Two Harvard researchers developed a smartphone app (Track My Happiness) and tracked 2,200 adults giving more than 250,000 reports several times aday about their moods, what they were doing and if their mind was focused on the task at hand or was it wandering in another direction. From these data points, the researchers concluded that a wandering mind is actually an unhappy mind. Here are the main highlights of the findings from the study:

  • Our minds wander almost half the time (47 percent).
  • Even when we have pleasant thoughts in our mind-wandering, respondents reported being less happy than when they were focused on the job at hand.
  • Even during boring tasks like the daily commute to work, people reported being much happier when their minds were on the boring task and not wandering
Admittedly, a little bit of this surprised me. Usually people’s minds wander for different reasons based on what they’re doing at the time – and I guess I had always thought that the mind either wandered off to something more interesting than what they were working on or they did it because they weren’t happy with what they were doing and they wandered their minds to feel happier. When it seems the results indicate that more happiness is not necessarily the result of mind-wandering or daydreaming. So the stereotypes we have always known about daydreaming are wrong.

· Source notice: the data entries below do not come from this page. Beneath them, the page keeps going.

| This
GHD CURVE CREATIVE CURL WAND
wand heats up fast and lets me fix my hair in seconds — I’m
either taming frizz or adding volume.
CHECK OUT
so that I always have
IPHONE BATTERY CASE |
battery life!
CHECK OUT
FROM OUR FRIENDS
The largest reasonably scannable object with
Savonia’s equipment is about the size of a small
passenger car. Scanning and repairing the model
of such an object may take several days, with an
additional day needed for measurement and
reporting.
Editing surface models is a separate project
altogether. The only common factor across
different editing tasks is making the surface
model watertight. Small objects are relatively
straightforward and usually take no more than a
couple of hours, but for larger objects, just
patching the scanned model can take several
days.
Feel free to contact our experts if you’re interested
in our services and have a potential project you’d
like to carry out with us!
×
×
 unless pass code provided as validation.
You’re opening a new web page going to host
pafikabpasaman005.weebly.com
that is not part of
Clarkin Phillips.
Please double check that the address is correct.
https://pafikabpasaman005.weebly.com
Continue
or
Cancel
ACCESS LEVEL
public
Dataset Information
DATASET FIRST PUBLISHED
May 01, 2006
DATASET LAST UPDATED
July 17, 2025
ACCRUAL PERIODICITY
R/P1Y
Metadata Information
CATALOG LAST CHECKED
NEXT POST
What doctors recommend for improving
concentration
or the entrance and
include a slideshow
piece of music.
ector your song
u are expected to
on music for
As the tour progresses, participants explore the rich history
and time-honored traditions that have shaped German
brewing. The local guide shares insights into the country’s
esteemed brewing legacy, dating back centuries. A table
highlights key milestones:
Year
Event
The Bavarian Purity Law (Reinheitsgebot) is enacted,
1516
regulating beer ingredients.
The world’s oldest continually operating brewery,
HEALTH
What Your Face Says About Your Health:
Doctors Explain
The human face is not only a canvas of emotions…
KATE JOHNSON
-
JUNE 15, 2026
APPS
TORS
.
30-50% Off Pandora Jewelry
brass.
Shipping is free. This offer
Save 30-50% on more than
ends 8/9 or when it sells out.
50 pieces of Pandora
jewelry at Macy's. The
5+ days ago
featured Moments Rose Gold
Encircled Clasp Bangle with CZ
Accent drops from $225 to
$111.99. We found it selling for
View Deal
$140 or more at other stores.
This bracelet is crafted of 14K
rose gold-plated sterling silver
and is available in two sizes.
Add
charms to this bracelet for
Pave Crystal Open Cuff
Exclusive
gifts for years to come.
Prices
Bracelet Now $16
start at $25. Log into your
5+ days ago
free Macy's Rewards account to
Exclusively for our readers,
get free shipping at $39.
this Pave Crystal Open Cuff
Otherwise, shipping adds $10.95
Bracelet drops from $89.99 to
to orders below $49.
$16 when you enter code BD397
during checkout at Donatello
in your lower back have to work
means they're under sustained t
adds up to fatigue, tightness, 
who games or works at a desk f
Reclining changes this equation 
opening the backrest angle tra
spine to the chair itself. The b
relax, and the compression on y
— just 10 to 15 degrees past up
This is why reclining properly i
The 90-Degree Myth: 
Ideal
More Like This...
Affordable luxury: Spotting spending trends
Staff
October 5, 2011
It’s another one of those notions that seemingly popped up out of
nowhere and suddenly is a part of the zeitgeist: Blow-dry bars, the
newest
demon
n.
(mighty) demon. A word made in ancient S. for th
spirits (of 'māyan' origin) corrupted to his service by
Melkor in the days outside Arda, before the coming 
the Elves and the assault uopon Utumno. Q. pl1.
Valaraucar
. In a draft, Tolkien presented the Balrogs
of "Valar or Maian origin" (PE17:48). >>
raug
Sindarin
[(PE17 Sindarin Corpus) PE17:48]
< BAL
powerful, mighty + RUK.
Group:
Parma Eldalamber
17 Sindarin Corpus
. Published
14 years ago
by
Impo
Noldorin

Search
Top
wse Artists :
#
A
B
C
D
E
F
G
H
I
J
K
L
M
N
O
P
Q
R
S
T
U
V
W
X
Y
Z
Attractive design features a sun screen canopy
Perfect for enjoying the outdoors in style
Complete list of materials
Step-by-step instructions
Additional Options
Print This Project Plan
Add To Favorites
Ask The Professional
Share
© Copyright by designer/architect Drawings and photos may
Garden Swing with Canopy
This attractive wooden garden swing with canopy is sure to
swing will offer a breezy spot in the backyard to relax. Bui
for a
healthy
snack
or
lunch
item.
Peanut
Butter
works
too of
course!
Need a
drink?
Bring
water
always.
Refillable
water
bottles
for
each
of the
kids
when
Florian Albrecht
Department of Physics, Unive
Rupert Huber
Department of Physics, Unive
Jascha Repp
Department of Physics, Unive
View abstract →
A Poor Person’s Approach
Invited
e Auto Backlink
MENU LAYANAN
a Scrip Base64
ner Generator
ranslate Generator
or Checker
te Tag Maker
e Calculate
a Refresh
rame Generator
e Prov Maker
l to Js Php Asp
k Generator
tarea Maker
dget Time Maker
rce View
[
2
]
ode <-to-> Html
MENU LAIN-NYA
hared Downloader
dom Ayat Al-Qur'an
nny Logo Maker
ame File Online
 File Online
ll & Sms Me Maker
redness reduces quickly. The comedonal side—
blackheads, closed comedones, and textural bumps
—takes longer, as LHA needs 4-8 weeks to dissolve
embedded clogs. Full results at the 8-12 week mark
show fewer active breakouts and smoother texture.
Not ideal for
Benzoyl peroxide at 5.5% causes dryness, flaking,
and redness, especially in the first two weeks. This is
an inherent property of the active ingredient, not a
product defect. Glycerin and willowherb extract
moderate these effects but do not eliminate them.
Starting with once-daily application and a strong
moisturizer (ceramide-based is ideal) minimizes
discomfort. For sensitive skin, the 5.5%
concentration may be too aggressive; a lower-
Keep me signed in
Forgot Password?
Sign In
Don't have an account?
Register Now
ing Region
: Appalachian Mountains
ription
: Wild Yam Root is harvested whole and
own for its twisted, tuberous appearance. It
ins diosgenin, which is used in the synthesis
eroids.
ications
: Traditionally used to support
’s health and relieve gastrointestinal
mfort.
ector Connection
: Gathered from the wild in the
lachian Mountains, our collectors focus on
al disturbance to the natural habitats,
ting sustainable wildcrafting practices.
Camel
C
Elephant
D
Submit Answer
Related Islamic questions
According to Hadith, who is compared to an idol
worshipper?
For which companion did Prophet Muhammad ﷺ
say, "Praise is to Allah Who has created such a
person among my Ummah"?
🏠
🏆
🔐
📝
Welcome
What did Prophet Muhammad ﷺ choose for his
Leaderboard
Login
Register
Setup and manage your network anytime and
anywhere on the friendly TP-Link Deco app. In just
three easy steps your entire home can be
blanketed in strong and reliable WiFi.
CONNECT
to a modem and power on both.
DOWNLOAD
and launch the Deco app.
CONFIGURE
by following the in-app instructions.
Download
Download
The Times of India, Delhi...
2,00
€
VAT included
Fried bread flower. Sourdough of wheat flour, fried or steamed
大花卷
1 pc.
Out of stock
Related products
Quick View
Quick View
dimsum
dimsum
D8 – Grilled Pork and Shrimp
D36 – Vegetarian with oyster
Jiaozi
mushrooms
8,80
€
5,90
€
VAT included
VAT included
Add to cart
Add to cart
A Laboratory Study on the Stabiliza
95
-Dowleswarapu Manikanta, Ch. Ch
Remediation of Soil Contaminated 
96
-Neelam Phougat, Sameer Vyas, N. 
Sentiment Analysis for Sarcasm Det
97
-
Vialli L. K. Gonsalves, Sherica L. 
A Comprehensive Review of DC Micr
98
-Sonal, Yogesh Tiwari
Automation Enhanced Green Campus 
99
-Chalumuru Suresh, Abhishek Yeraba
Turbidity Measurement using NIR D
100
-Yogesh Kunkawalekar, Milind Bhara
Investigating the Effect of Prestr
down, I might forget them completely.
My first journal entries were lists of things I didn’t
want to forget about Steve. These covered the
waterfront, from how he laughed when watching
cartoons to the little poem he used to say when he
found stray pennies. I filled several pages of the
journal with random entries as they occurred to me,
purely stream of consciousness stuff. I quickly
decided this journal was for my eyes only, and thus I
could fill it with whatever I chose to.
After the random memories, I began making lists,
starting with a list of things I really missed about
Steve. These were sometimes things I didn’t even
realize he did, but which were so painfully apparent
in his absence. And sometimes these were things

In other words, what I have always been talking about hold  true even more with this research. If you really want to increase productivity and reduce injuries and absenteeism at work, this research seems to confirm our teachings – as safety officers, we need to train our workers to stay focused on the job because that will leave them happier than if they are daydreaming. So not only is it important for us to do what we can in the workplace to ensure worker happiness when they come to work, but also help them develop the discipline to remain focused on the work. Distraction and unhappiness lead to injuries, and daydreaming by itself raises the risk of injury substantially depending on the moods our workers are in before they daydream.
No matter what they have going on, even if it’s negative, we have an obligation to keep our workers focused on the job when they’re on the clock – if not for the company’s bottom line, but certainly for the workers’ overall mental and emotional well-being, as this research suggests. Keep them focused, keep them happy, keep them safe.